Maury County business and community leaders are coming together to revitalize their downtown districts.
From the aroma of freshly roasted coffees and the taste of rich Southern cuisine to the nostalgic sound of vinyl records and displays of merchandise inside local shops, an eclectic mix of old and new gives visitors in downtown Columbia plenty to engage the senses.
A stroll through Columbia’s historic downtown unveils a bustling haven of new and established retail shops, delectable local eateries, live entertainment venues and specialty stores, along with beautifully restored historic buildings, well-paved streets and sidewalks, public fountains and a greenway. The idyllic setting is a “result of long-term master planning and implementation by local government and business leaders who work together,” says Columbia Main Street Director Kristi Martin.
Best known outside the area for being the site of the ancestral home of 11th U.S. President James K. Polk, downtown Columbia attracts a steady stream of tourists to the home, its gardens and its Presidential Hall museum. But Columbia’s revitalized downtown is also drawing traffic for its growing rows of shops and stores.

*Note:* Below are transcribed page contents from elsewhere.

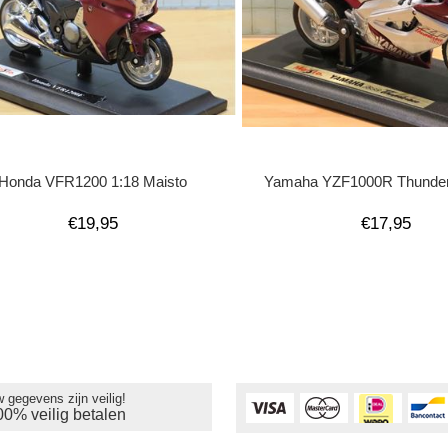
Honda VFR1200 1:18 Maisto
Yamaha YZF1000R Thunder
€19,95
€17,95
 gegevens zijn veilig!
00% veilig betalen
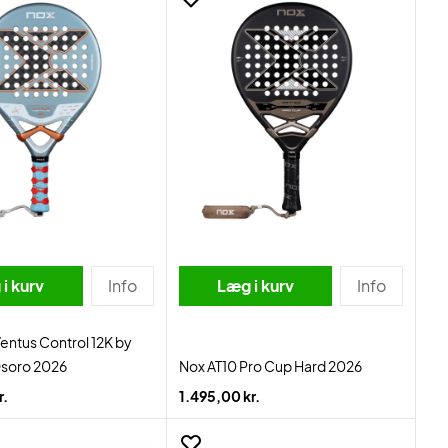
i kurv
Info
Læg i kurv
Info
entus Control 12K by
Osoro 2026
Nox AT10 Pro Cup Hard 2026
r.
1.495,00 kr.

Popular stops include The Old Curiosity Bookshop, Wall Candy, A Balloon Shop, Ted’s Sporting Goods, The Wheel bicycle shop, Christy’s 6th Street Restaurant, Square Market & Cafe, and the aMuse’um for children.
Enhancing the downtown experience is the nearly 1-mile River Walk along the Duck River. It begins with a walking trail at the Public Square, extending to a park and farmers market. A new centerpiece of the River Walk is a ornate fountain, constructed with funds contributed by local businesses through the Columbia Downtown Business and Professionals Association.
Welcoming for Businesses
With new activity flourishing downtown, it’s no wonder Columbia’s downtown has become a magnet for entrepreneurs.
“What we have seen over the past few years are entrepreneurs looking for unique places like our downtown,” Martin says. “They want to be a part of the community. They are bringing a renewed energy and creativity to the downtown, with stores like Puckett’s Grocery, Variety Records and Muletown Coffee.”
Chris Weninegar and partners recently opened Muletown Roasted Coffee in Columbia’s downtown, where they roast all their own coffee for the shop and other shops as well.
“We thought the downtown had loads of potential and natural charm,” Weninegar says. “We fell in love with the River Walk. For us, this was the only option. There is such a good vision for the downtown – so much history and character. I can’t speak highly enough of how we were welcomed.”
Variety Records operated in downtown Columbia for years but closed in 1993. Local business owner Tim Scribner reopened the store 20 years to the day from when it closed in its original location.
“When we saw the old record store building was available, we contacted Edna Lentz, the original owner, and she was glad for us to open Variety Records, using the same name,” Scribner says. “Vinyl records are making a comeback; it’s the purest sounding music media. It’s not unusual for customers to spend hours listening and looking at records.”
The store also sells vintage stereo equipment and turntables and hosts live performances.
“It feels great to be downtown,” Scribner says. “One store attracts another; there is good synergy. It’s a benefit to the whole community.”
Columbia has seen the retail upswing in others areas as well with new clothing and gift shops like Sister Kate’s as well as existing ones like Itty Bitty Children’s Boutique, Ye Peddler and Lily Jane. Also drawing crowds are Puckett’s Grocery & Restaurant, which brought its popular eatery and live music venue chain downtown in 2013, and Columbia Health Foods, which recently expanded into new downtown space.
Contributing to the revitalization locally is redevelopment of residential properties. The downtown square has eight residential housing units. Columbia Housing and Redevelopment Agency is purchasing abandoned properties in distressed neighborhoods and building new affordable housing in their place.
Growth in Spring Hill, Mount Pleasant Business Districts
Other Maury County cities are also enhancing their downtown areas and business districts. The City of Mount Pleasant is collaborating with local officials and community leaders to complete a master redevelopment plan for their downtown business district.
“We have many beautiful historic brick buildings available,” says Donna Morency, director of Mount Pleasant Community Development Corporation. “We are working in partnership to develop a plan to be done in phases for infrastructure improvements and sidewalks, with projects to enhance economic development and quality of life.”
Spring Hill continues to attract new business. For three consecutive years, the city has been among the top five of “Tennessee’s Business Friendly Cities” by the Beacon Center of Tennessee. Investment also continues at The Crossings in Spring Hill, where Carmike Cinemas recently announced plans to construct a new 12-screen entertainment complex.
In Columbia, city leaders are hoping to bring more retail establishments and restaurants into the downtown district in the near future.
“We welcome other businesses; we have space available,” Columbia Main Street’s Martin says. “Our downtown is a crown with many jewels.”